Thursday, January 24, 2013

Window on Eurasia: Kirill Moving Russian Church from Feudalism to ‘Enlightened Absolutism,’ Mitrokhin Says

Paul Goble

            Staunton, January 24 – Patriarch Kirill over the last two years has been working to transform the administration of the Russian Orthodox Church from that of “the late Middle Ages” into another one resembling “enlightened absolutism,” according to a leading specialist on the Russian church.

            In an article in “Vedomosti” yesterday, Nikolay Mitrokhin, a researcher at the Center for the  Study of Eastern Europe at the University of Bremen in Germany, argues that these reforms, which he says “on the whole” are “progressive,” are far more significant than many yet appreciate (

            After the collapse of the Soviet system and the freeing of the church from “the oppression of the party-state machine,” he says, the Russian Orthodox Church “quickly became more archaic and converted itself into something analogous to the medieval system of apanage princes,” with the most influential of these “princes of the church” forming the Holy Synod.

            As it operated in the 1990s, Mitrokhin continues, the Synod was “simultaneously a supervisory council and a board of directors with the participation of minority” stock owners.
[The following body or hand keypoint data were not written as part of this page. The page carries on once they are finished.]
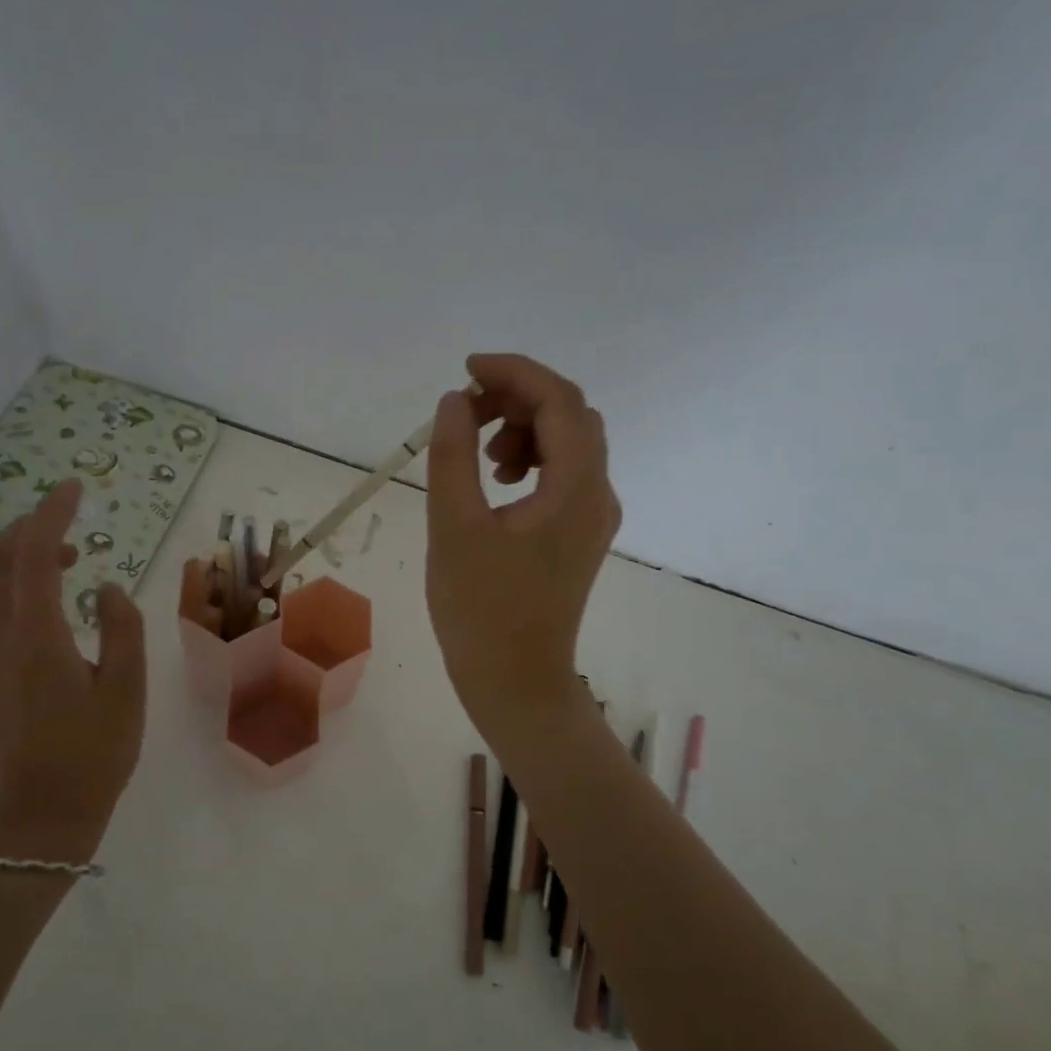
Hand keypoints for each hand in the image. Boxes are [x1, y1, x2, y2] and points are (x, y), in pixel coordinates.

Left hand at [0, 479, 145, 863]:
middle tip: (70, 522)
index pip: (34, 555)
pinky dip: (14, 587)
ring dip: (20, 557)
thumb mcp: (126, 689)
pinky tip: (51, 605)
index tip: (74, 488)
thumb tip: (104, 588)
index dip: (52, 514)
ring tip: (68, 561)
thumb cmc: (94, 753)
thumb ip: (122, 627)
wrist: (40, 817)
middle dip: (28, 528)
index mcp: (36, 637)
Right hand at [426, 354, 619, 733]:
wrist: (515, 681)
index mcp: (575, 489)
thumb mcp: (453, 527)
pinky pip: (565, 474)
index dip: (515, 372)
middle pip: (572, 416)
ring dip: (525, 430)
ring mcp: (594, 517)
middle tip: (467, 413)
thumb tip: (456, 401)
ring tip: (480, 457)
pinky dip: (532, 460)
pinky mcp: (580, 535)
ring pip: (570, 443)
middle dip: (519, 399)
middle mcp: (598, 494)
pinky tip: (497, 483)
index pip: (560, 401)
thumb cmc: (479, 610)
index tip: (467, 370)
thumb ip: (453, 455)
Subordinate to it were the departments of the Patriarchate which “were headed less influential bishops.”

            This meant that “the main part of the Church was handed over to the administration of the numerous bishops” – at that time there were “about 170” – who were “in fact uncontrolled” and “what was most important” to them did not have to pay the “taxes” that the Patriarchate said they owed to itself. A similar arrangement obtained between the parishes and the bishoprics.

            According to Mitrokhin, this not only forced the Patriarchate to seek other forms of income, often with scandalous results, but mean that “in the largest autonomous part of the Russian Orthodox Church, the Ukrainian Orthodox Church,” this opened the way to schisms and other divisions.

            In short, the religious scholar says, “the Russian Orthodox Church under Aleksii II from the economic and administrative point of view was a gigantic corporation which united under a single brand tens of thousands of independent economic agents” who could do largely what they wanted – and did as long as they paid modest “franchise” fees.

            The first moves to change that situation began at the end of Aleksii’s reign. In violation of the Church’s own rules, the regular convention of church councils was replaced by a council of the highest clergy which met more frequently and gradually took direct control not only of the bishoprics but even of individual congregations.

            As a result, Mitrokhin says, “not more than half of the working churches” in the city of Moscow are legally “parishes” with their own legal personhood. The others “are no more than points of providing religious services” which are directly subordinate to the Patriarchate which controls their operation and takes their funds for its own use.

            To push his own reform agenda, not much in evidence during the first two years of his Patriarchte, Kirill first of all divided the functions of the Holy Synod which still included the “princes” and those of a Higher Church Council which “united all the chiefs of the synod departments” which increased in number and became more directly Kirill’s agents.

            Then, the incumbent patriarch created a body, parallel to the Social Chamber instituted by Vladimir Putin, to give advice to the synod and prepare recommendations for future councils of the church.

            Then, Mitrokhin notes, Kirill launched a reform of the episcopate and the basic territorial subdivisions of the Moscow Patriachate, the bishoprics. He increased the number of bishoprics within Russia by about 40 and thus ensuring that Russians rather than Ukrainians will have the dominate voice in the Church in the future. And he set up church structures paralleling Putin’s federal districts as monitoring services for himself.

            But the biggest changes have been those Kirill has imposed on individual congregations. Even those who retain the status of legal persons do not in the view of the church “own” their premises or furnishings and thus are not in a position to split from the church or do anything else the Patriarchate itself opposes.

            The imposition of such controls within the Church, Mitrokhin says, resemble the imposition of greater control over simple people as Europe moved from feudalism to “enlightened absolutism,” a transition that in this case represents a clear indication of the direction Kirill wants the Church to go.